L’on a, depuis plusieurs décennies, en partie réparé les villes. Sans naturellement en terminer car jamais une cité ne s’achève, sans même parfois beaucoup de succès comme dans les grands ensembles tant le sujet est complexe et renvoie à des thèmes qui dépassent l’urbain. On a réparé face à la désindustrialisation, l’obsolescence de l’habitat, la prééminence de la voiture, les blessures écologiques…sachant qu’il n’est pas dit qu’en même temps nous n’ayons ailleurs continué à déqualifier.
Un mouvement commence à apparaître, qui mobilise les capacités intellectuelles sur des thèmes et des pratiques nouvelles : transformer le fonctionnement sans aménagement, privilégier les attentes sociales dans leur complexité plutôt que des solutions pré-mâchées et technocratiques, conserver ce que l’on peut et éviter la table rase… Se libérant des prérequis, il aborde comme un élément du contexte les données nouvelles liées à la diminution des budgets, à la demande sociale, à la nécessaire évolutivité. Le fait économique, loin d’être un handicap, devient même un atout qui oblige à aller à l’essentiel. La situation telle qu’elle est devient vecteur d’innovation, support de création et d’enrichissement du projet, d’appel à l’intelligence. Elle oblige à aborder les pratiques, les usages, à tenir compte de l’humanité des lieux. Elle invite à prendre les expériences extérieures au sérieux, alors que l’on peine encore à tirer les enseignements des initiatives spontanées, encore plus à coller au mouvement réel de la société.
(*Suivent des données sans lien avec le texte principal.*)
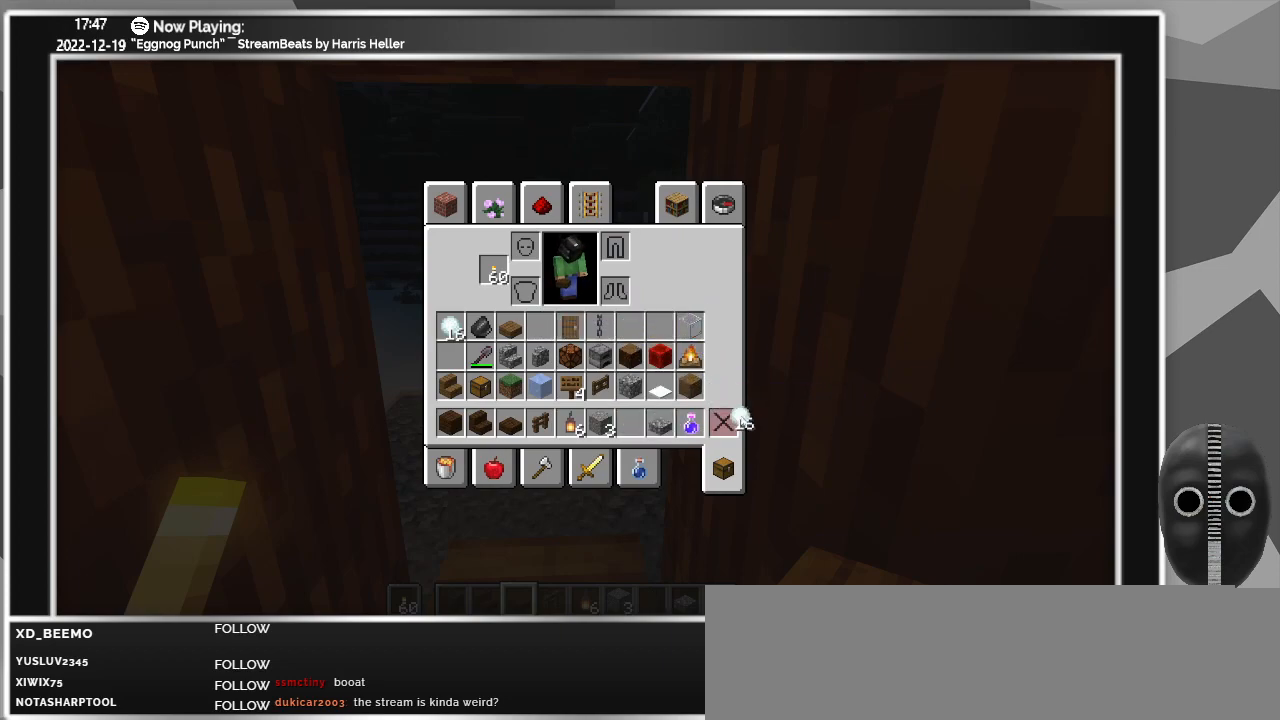
{"keys": [], "mouse": [], "events": [[216, "mouse_left", "down"], [350, "mouse_left", "up"]]}
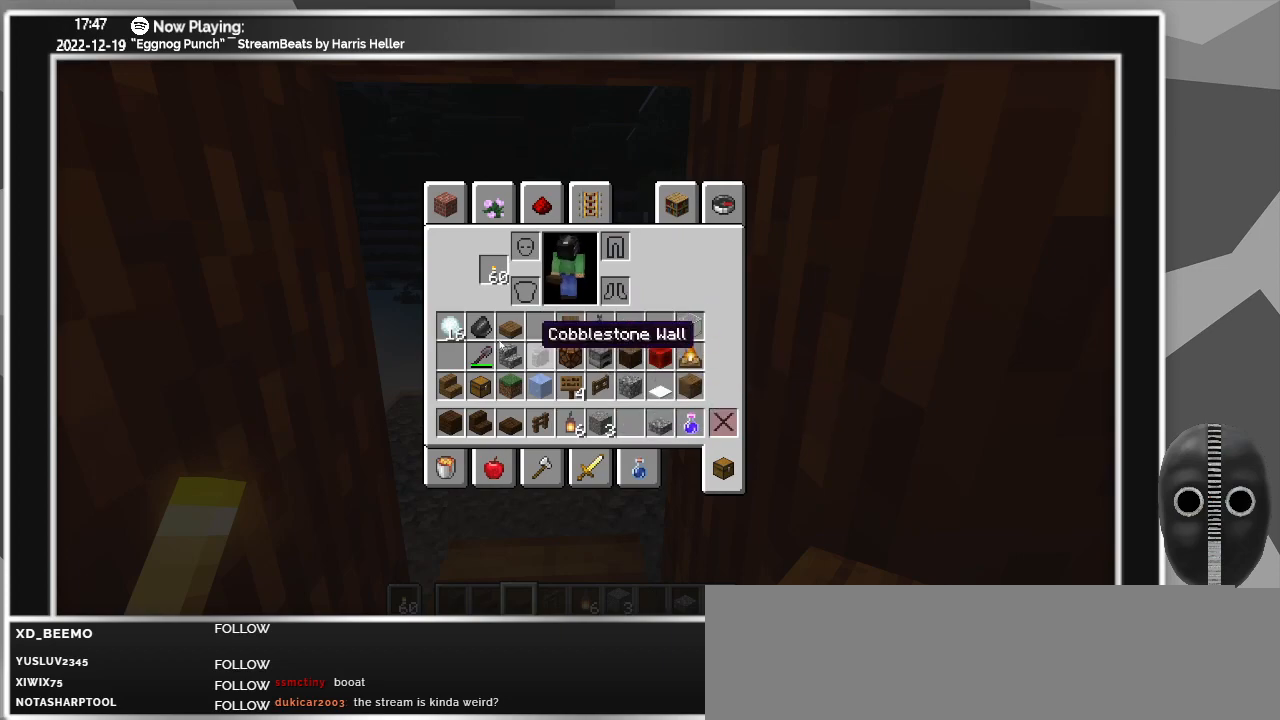
{"keys": [], "mouse": [], "events": [[333, "mouse_left", "down"], [416, "mouse_left", "up"]]}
Après la réparation, serions-nous dans le temps de l’activation ? En effet, ces nouvelles pratiques considèrent comme un atout les acteurs et les initiatives locales et, les mobilisant, ajoutent au dynamisme d’un territoire. Elles incitent à mettre au cœur du sujet et de la réflexion non la technique, les matériaux, l’argent mais l’individu et la vie urbaine. Elles étendent les possibles grâce à l’innovation. Les approches créatives dues aux projets dans leur diversité et à leur appropriation permettent de créer une urbanité plus vive, plus active, plus mouvante, plus réactive aussi, à l’image de la société urbaine.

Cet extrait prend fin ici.